(Record set)
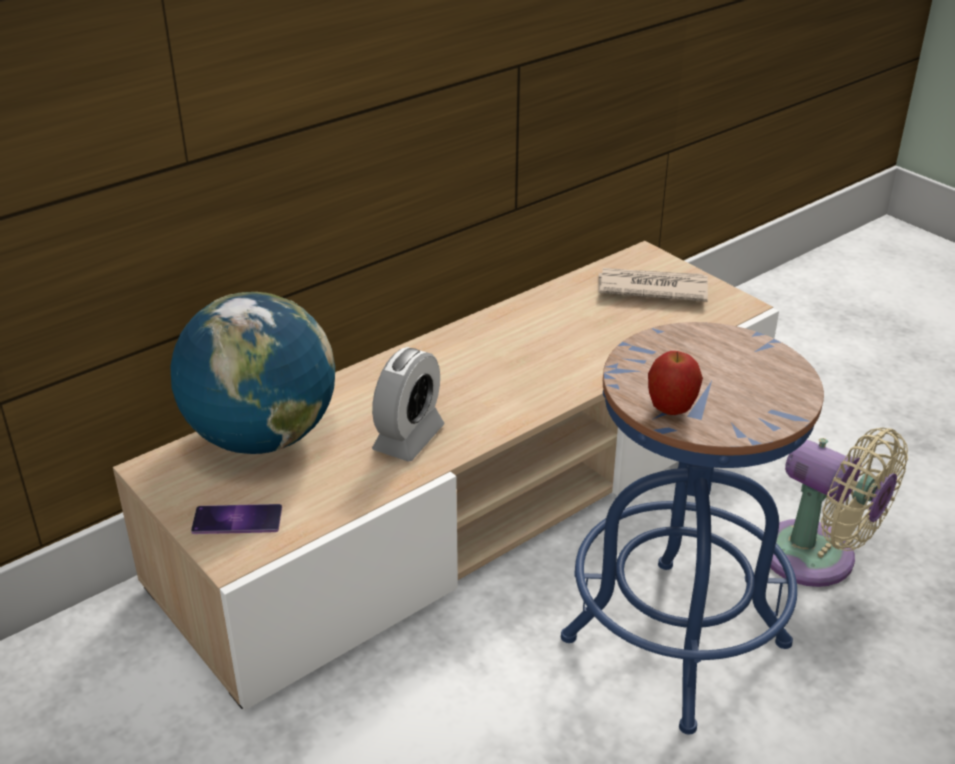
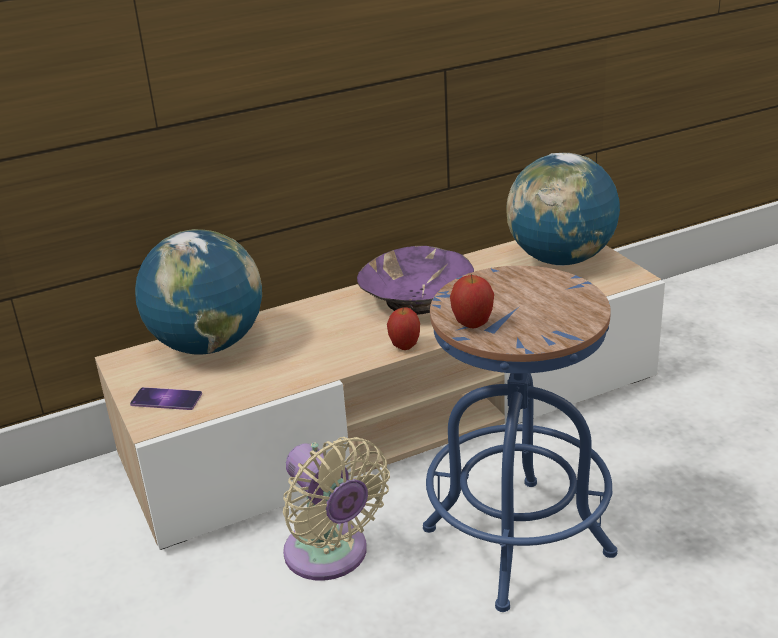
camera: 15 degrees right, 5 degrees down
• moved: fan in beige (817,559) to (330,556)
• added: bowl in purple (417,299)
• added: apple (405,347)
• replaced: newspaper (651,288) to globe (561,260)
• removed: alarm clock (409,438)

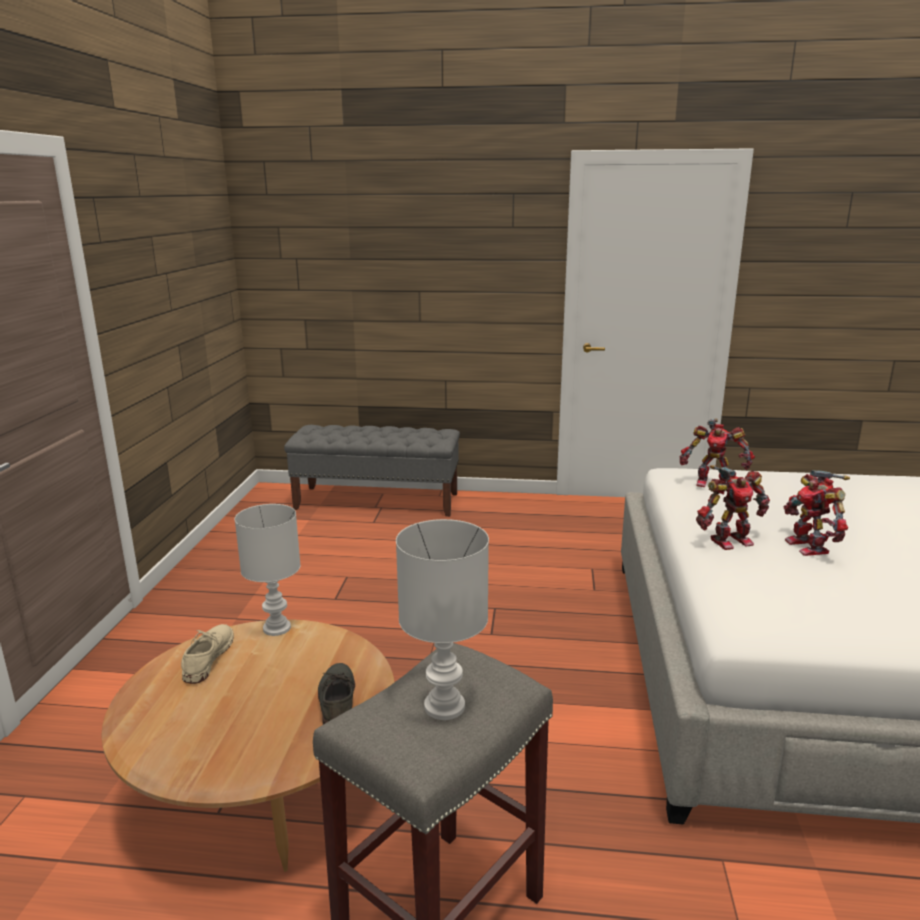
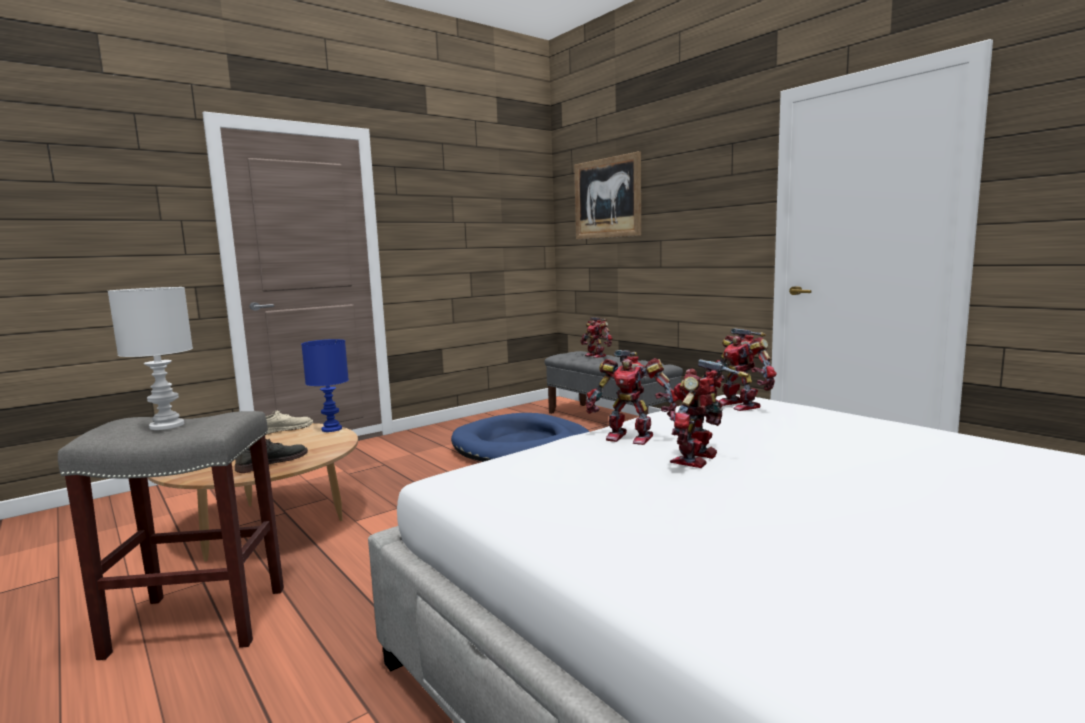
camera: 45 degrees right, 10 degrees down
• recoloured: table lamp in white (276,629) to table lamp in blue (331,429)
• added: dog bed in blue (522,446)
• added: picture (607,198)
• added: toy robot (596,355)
(End Record set)
(Record set)
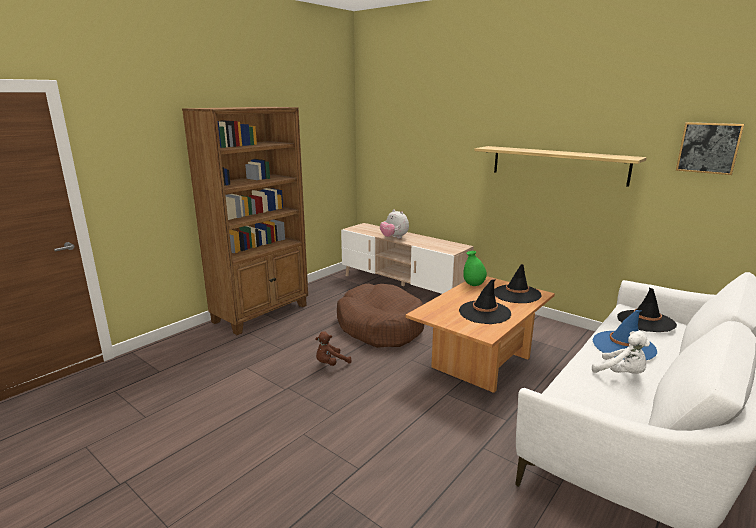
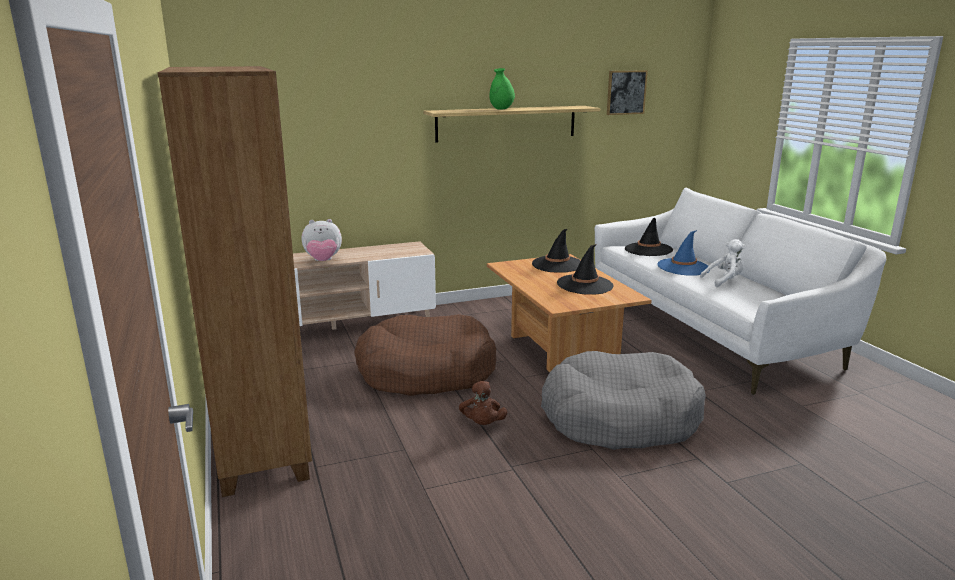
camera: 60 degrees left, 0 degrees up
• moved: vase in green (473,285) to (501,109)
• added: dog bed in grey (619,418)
(End Record set)
(Record set)
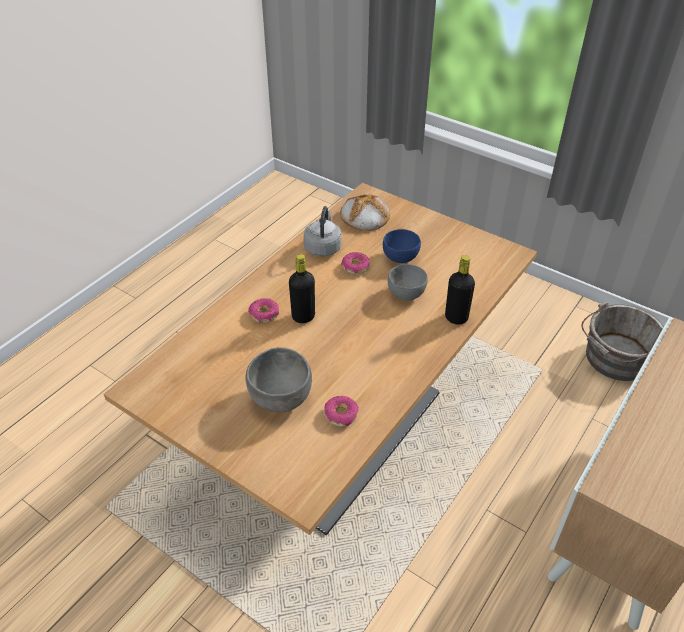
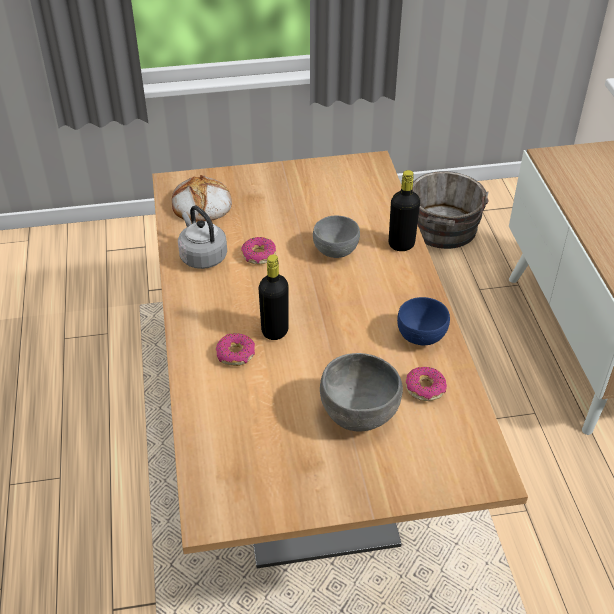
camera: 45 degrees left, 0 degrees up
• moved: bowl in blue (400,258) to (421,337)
(End Record set)
Could you retype exactly the lines above, starting at the line that contains "in purple (417,299)" and ending at the line that contains "to globe (561,260)", and nothing more?

• added: bowl in purple (417,299)
• added: apple (405,347)
• replaced: newspaper (651,288) to globe (561,260)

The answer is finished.